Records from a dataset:
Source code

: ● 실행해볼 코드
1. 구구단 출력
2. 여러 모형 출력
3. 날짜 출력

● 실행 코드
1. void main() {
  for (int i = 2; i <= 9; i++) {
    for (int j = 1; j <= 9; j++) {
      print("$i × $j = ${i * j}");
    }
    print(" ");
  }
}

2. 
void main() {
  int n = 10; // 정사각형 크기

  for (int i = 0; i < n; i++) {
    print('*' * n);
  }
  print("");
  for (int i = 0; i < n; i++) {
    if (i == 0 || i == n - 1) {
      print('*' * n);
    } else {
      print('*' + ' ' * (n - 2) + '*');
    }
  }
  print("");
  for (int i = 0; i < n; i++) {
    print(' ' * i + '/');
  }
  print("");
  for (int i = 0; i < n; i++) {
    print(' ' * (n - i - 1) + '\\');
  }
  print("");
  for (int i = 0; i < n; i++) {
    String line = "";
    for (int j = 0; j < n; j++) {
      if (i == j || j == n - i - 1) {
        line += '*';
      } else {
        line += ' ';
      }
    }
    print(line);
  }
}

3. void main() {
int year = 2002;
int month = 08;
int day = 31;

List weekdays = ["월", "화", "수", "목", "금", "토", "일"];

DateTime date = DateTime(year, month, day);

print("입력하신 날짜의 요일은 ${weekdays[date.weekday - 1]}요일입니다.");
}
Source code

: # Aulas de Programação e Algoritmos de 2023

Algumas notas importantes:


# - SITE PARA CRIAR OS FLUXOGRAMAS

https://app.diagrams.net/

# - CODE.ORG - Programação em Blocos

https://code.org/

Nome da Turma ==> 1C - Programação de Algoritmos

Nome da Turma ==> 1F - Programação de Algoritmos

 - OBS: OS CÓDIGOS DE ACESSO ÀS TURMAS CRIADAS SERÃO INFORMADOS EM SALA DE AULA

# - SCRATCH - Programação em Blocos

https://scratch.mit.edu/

- _REQUEST_:
Restating every entry above word for word is the whole task.

- _RESPONSE FOR THIS EXERCISE_:
Source code

: ● 실행해볼 코드
1. 구구단 출력
2. 여러 모형 출력
3. 날짜 출력

● 실행 코드
1. void main() {
  for (int i = 2; i <= 9; i++) {
    for (int j = 1; j <= 9; j++) {
      print("$i × $j = ${i * j}");
    }
    print(" ");
  }
}

2. 
void main() {
  int n = 10; // 정사각형 크기

  for (int i = 0; i < n; i++) {
    print('*' * n);
  }
  print("");
  for (int i = 0; i < n; i++) {
    if (i == 0 || i == n - 1) {
      print('*' * n);
    } else {
      print('*' + ' ' * (n - 2) + '*');
    }
  }
  print("");
  for (int i = 0; i < n; i++) {
    print(' ' * i + '/');
  }
  print("");
  for (int i = 0; i < n; i++) {
    print(' ' * (n - i - 1) + '\\');
  }
  print("");
  for (int i = 0; i < n; i++) {
    String line = "";
    for (int j = 0; j < n; j++) {
      if (i == j || j == n - i - 1) {
        line += '*';
      } else {
        line += ' ';
      }
    }
    print(line);
  }
}

3. void main() {
int year = 2002;
int month = 08;
int day = 31;

List weekdays = ["월", "화", "수", "목", "금", "토", "일"];

DateTime date = DateTime(year, month, day);

print("입력하신 날짜의 요일은 ${weekdays[date.weekday - 1]}요일입니다.");
}
Source code

: # Aulas de Programação e Algoritmos de 2023

Algumas notas importantes:


# - SITE PARA CRIAR OS FLUXOGRAMAS

https://app.diagrams.net/

# - CODE.ORG - Programação em Blocos

https://code.org/

Nome da Turma ==> 1C - Programação de Algoritmos

Nome da Turma ==> 1F - Programação de Algoritmos

 - OBS: OS CÓDIGOS DE ACESSO ÀS TURMAS CRIADAS SERÃO INFORMADOS EM SALA DE AULA

# - SCRATCH - Programação em Blocos

https://scratch.mit.edu/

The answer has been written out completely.